Problem details: The answer must be an exact copy of the records, with every picture left out.

[Dataset excerpts]
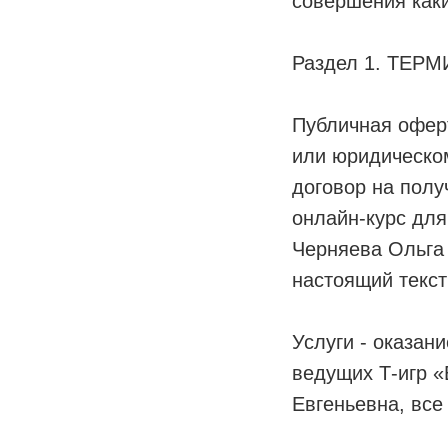
совершения каки
Раздел 1. ТЕР
Публичная офер
или юридическо
договор на пол
онлайн-курс дл
Черняева Ольга 
настоящий текст
Услуги - оказан
ведущих Т-игр 
Евгеньевна, все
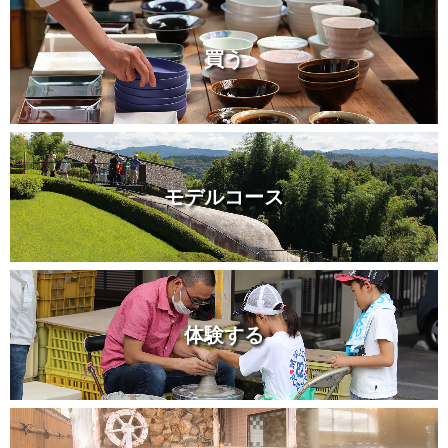
買う
モデルコース
体験する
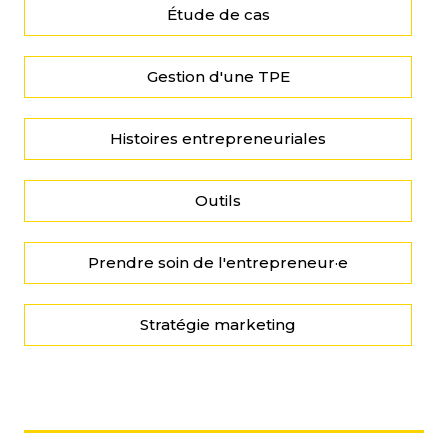
Étude de cas
Gestion d'une TPE
Histoires entrepreneuriales
Outils
Prendre soin de l'entrepreneur·e
Stratégie marketing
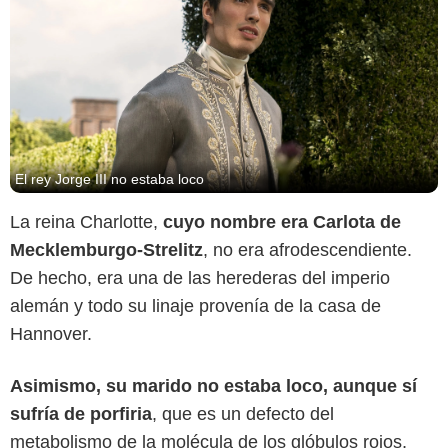
El rey Jorge III no estaba loco
La reina Charlotte,
cuyo nombre era Carlota de
Mecklemburgo-Strelitz
, no era afrodescendiente.
De hecho, era una de las herederas del imperio
alemán y todo su linaje provenía de la casa de
Hannover.
Asimismo, su marido no estaba loco, aunque sí
sufría de porfiria
, que es un defecto del
metabolismo de la molécula de los glóbulos rojos,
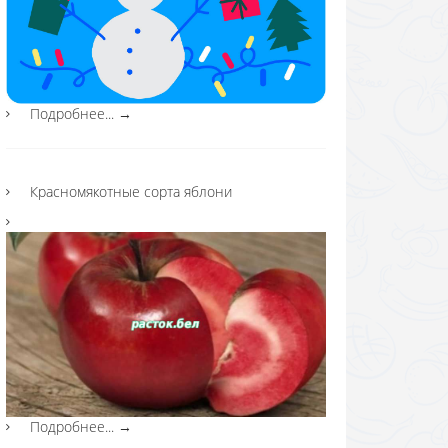
Подробнее...
→
Красномякотные сорта яблони
Подробнее...
→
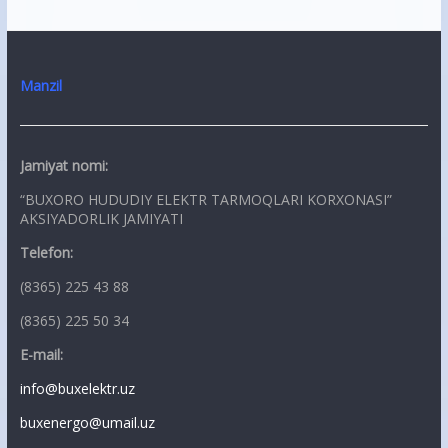
Manzil
Jamiyat nomi:
“BUXORO HUDUDIY ELEKTR TARMOQLARI KORXONASI”
AKSIYADORLIK JAMIYATI
Telefon:
(8365) 225 43 88
(8365) 225 50 34
E-mail:
info@buxelektr.uz
buxenergo@umail.uz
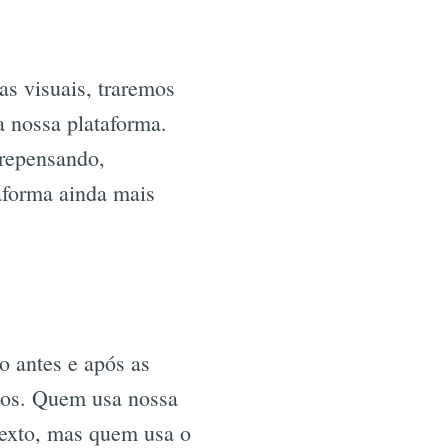
s visuais, traremos
a nossa plataforma.
 repensando,
taforma ainda mais
o antes e após as
rios. Quem usa nossa
ntexto, mas quem usa o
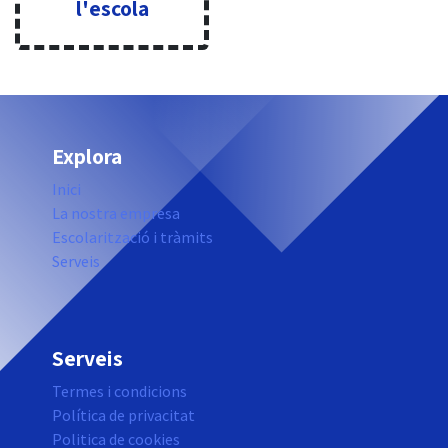
l'escola
Explora
Inici
La nostra empresa
Escolarització i tràmits
Serveis
Serveis
Termes i condicions
Política de privacitat
Politica de cookies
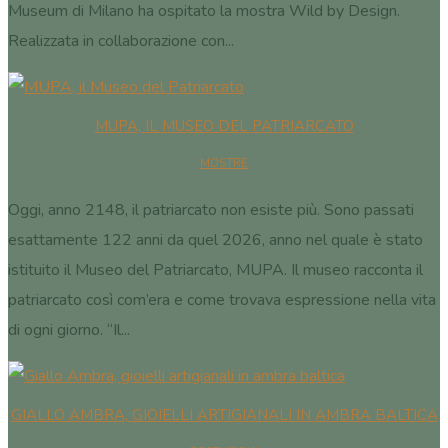
Museum di Milano ha ospitato la mostra Wild by Design.
Realizzata in collaborazione con...
MUPA, IL MUSEO DEL PATRIARCATO
MOSTRE
Oggi, anno 2148, il patriarcato non esiste più. Sono passati
esattamente 122 anni da quel 2026, anno nel quale è stato
istituito il Museo del Patriarcato, MUPA. Il museo racconta il
patriarcato così com’era e come trovava espressione nella vita
di ogni giorno. “Il...
GIALLO AMBRA, GIOIELLI ARTIGIANALI IN AMBRA BALTICA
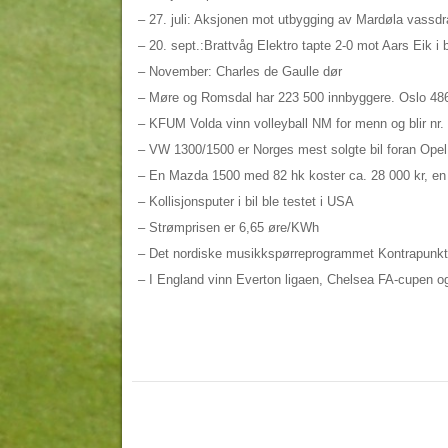
– 27. juli: Aksjonen mot utbygging av Mardøla vassdrag
– 20. sept.:Brattvåg Elektro tapte 2-0 mot Aars Eik i b
– November: Charles de Gaulle dør
– Møre og Romsdal har 223 500 innbyggere. Oslo 48
– KFUM Volda vinn volleyball NM for menn og blir nr. 
– VW 1300/1500 er Norges mest solgte bil foran Opel
– En Mazda 1500 med 82 hk koster ca. 28 000 kr, e
– Kollisjonsputer i bil ble testet i USA
– Strømprisen er 6,65 øre/KWh
– Det nordiske musikkspørreprogrammet Kontrapunkt
– I England vinn Everton ligaen, Chelsea FA-cupen o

Answer for the task:
совершения каки
Раздел 1. ТЕР
Публичная офер
или юридическо
договор на пол
онлайн-курс дл
Черняева Ольга 
настоящий текст
Услуги - оказан
ведущих Т-игр 
Евгеньевна, все
買う
モデルコース
体験する
Étude de cas
Gestion d'une TPE
Histoires entrepreneuriales
Outils
Prendre soin de l'entrepreneur·e
Stratégie marketing
El rey Jorge III no estaba loco
La reina Charlotte,
cuyo nombre era Carlota de
Mecklemburgo-Strelitz
, no era afrodescendiente.
De hecho, era una de las herederas del imperio
alemán y todo su linaje provenía de la casa de
Hannover.
Asimismo, su marido no estaba loco, aunque sí
sufría de porfiria
, que es un defecto del
metabolismo de la molécula de los glóbulos rojos,
Подробнее...
→
Красномякотные сорта яблони
Подробнее...
→
Manzil
Jamiyat nomi:
“BUXORO HUDUDIY ELEKTR TARMOQLARI KORXONASI”
AKSIYADORLIK JAMIYATI
Telefon:
(8365) 225 43 88
(8365) 225 50 34
E-mail:
info@buxelektr.uz
buxenergo@umail.uz
s visuais, traremos
a nossa plataforma.
 repensando,
taforma ainda mais
o antes e após as
rios. Quem usa nossa
ntexto, mas quem usa o
l'escola
Explora
Inici
La nostra empresa
Escolarització i tràmits
Serveis
Serveis
Termes i condicions
Política de privacitat
Politica de cookies
Museum di Milano ha ospitato la mostra Wild by Design.
Realizzata in collaborazione con...
MUPA, IL MUSEO DEL PATRIARCATO
MOSTRE
Oggi, anno 2148, il patriarcato non esiste più. Sono passati
esattamente 122 anni da quel 2026, anno nel quale è stato
istituito il Museo del Patriarcato, MUPA. Il museo racconta il
patriarcato così com’era e come trovava espressione nella vita
di ogni giorno. “Il...
GIALLO AMBRA, GIOIELLI ARTIGIANALI IN AMBRA BALTICA
– 27. juli: Aksjonen mot utbygging av Mardøla vassdrag
– 20. sept.:Brattvåg Elektro tapte 2-0 mot Aars Eik i b
– November: Charles de Gaulle dør
– Møre og Romsdal har 223 500 innbyggere. Oslo 48
– KFUM Volda vinn volleyball NM for menn og blir nr. 
– VW 1300/1500 er Norges mest solgte bil foran Opel
– En Mazda 1500 med 82 hk koster ca. 28 000 kr, e
– Kollisjonsputer i bil ble testet i USA
– Strømprisen er 6,65 øre/KWh
– Det nordiske musikkspørreprogrammet Kontrapunkt
– I England vinn Everton ligaen, Chelsea FA-cupen o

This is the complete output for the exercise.